In 2019, Kevin reasoned that this would be a sensible time to retire.
In 2020, just days before a national lockdown in response to a deadly global pandemic that would eventually kill over a million Americans alone, Susan, Kevin, Moira, Evan and two beloved friends and tenants, Christina Song and Matt McWilliams, pulled up stakes and moved into a massive greystone four-flat in the placid South Side neighborhood of McKinley Park. They all referred to the hulking limestone edifice as “Grey Gardens,” after the famous Maysles Brothers documentary.
Moira and Evan worked hard to make a life for themselves in the arts. Susan admired this very much. They were married in September of 2021. Matt and Christina were married in October of 2024.
In the spring of 2026, Susan began experiencing dizziness, and was diagnosed with vertigo. But it did not go away with physical therapy, as vertigo usually does. Her dizziness worsened, and she began suffering other symptoms, such as memory loss, and lack of gait coordination. After a second hospitalization in late May, she was discharged with a walker to get around.
Symptoms of what was finally diagnosed as CJD reared their ugly head - hallucinations, agitation, dementia. During her final nine-day stay at Rush Hospital the CJD diagnosis was confirmed.

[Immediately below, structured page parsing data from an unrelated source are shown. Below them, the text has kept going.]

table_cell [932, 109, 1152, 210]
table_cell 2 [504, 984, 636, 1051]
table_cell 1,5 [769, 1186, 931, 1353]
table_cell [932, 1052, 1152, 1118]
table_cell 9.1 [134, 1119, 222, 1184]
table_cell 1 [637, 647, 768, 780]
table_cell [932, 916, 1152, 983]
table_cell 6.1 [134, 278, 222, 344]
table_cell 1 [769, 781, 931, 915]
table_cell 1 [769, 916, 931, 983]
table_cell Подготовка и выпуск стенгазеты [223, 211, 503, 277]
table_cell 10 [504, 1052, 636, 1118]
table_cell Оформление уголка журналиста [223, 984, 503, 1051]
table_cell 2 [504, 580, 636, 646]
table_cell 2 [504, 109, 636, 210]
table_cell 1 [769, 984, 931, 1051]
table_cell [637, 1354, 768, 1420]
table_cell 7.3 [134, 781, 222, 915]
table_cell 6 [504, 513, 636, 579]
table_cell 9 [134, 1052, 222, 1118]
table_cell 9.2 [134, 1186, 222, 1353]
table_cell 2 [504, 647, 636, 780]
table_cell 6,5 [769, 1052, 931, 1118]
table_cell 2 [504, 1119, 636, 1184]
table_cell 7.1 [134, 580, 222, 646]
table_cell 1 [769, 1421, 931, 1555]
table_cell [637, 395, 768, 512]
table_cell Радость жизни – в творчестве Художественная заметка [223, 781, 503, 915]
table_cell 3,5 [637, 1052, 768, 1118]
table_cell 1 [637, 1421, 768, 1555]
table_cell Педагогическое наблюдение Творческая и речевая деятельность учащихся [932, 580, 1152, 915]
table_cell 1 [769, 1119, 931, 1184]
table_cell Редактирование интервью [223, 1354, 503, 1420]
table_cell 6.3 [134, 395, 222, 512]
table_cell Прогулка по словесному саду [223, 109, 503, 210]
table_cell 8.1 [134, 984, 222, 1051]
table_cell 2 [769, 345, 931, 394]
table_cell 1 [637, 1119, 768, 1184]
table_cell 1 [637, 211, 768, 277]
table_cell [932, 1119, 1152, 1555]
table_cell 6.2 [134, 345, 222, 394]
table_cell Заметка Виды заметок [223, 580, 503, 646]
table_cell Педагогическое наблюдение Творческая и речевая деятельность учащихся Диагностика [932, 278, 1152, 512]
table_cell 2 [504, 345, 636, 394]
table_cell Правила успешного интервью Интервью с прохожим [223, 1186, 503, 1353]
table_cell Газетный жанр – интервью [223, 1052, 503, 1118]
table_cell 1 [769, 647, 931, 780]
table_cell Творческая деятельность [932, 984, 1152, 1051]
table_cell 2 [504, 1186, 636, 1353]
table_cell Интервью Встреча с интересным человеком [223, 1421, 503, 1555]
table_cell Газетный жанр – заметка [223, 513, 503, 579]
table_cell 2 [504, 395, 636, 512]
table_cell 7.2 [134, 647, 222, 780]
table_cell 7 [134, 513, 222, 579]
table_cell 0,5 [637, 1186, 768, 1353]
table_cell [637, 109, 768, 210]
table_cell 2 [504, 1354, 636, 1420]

On June 25, she was released to home hospice care, where she deteriorated quickly, but with her family by her side. She was visited by her parents, and her sister and brother-in-law. She passed away at 3:30 p.m. on June 30, with Kevin, Moira and Evan by her side and holding her hands.
A memorial party will be held on Friday, Aug. 7, at Susan and Kevin’s McKinley Park home. Friday is Susan’s favorite day of the week.
She was cremated, and her ashes will sit happily among all her art work and art books.
In lieu of flowers, donations can be made to the Freedom From Religion Foundation.